■ **Assignment**: Keep only the lines of the listing that include the word "Pradesh", and copy them.

Start of Supplied records

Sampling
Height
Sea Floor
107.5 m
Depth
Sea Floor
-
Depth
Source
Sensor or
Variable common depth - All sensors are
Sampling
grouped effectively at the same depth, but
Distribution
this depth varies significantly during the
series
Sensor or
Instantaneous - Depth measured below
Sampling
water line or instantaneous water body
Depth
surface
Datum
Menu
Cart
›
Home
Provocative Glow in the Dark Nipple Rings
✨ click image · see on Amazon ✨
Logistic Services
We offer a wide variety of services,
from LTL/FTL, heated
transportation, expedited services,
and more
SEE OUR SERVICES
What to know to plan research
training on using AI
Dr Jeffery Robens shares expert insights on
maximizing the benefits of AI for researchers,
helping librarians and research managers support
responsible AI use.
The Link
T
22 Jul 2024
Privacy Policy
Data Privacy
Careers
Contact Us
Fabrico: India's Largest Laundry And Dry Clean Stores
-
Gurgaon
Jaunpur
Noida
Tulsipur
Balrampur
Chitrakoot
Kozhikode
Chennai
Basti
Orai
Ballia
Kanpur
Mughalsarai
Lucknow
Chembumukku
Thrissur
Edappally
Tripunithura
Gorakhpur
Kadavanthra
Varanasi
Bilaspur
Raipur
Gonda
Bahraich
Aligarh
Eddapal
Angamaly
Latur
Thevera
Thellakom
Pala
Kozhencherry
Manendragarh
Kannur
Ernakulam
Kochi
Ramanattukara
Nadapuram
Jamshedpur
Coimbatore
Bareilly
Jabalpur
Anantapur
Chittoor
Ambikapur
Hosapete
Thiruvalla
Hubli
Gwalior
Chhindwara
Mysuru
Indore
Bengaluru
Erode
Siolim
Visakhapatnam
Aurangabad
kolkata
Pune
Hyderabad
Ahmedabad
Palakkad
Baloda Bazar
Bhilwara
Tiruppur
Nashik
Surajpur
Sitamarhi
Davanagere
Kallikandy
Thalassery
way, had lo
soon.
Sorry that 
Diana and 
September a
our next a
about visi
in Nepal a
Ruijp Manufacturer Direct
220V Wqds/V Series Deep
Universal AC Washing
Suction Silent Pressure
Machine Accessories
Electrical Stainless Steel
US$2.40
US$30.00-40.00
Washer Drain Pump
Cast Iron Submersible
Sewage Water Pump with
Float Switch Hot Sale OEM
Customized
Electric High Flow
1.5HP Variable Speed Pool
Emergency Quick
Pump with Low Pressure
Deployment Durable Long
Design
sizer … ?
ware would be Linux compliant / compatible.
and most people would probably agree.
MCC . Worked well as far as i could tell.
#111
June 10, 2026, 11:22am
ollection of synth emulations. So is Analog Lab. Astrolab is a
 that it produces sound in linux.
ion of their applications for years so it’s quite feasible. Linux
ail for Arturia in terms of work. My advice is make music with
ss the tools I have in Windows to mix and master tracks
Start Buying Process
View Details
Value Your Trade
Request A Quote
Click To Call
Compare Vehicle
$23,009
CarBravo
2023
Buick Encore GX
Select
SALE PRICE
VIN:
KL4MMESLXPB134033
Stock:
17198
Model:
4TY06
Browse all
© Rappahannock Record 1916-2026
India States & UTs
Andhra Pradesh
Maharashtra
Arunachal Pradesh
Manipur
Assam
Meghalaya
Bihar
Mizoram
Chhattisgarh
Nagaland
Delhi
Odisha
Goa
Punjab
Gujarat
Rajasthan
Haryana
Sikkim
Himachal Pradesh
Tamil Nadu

End of Supplied records

■ **Reply to the exercise**:
Andhra Pradesh
Arunachal Pradesh
Himachal Pradesh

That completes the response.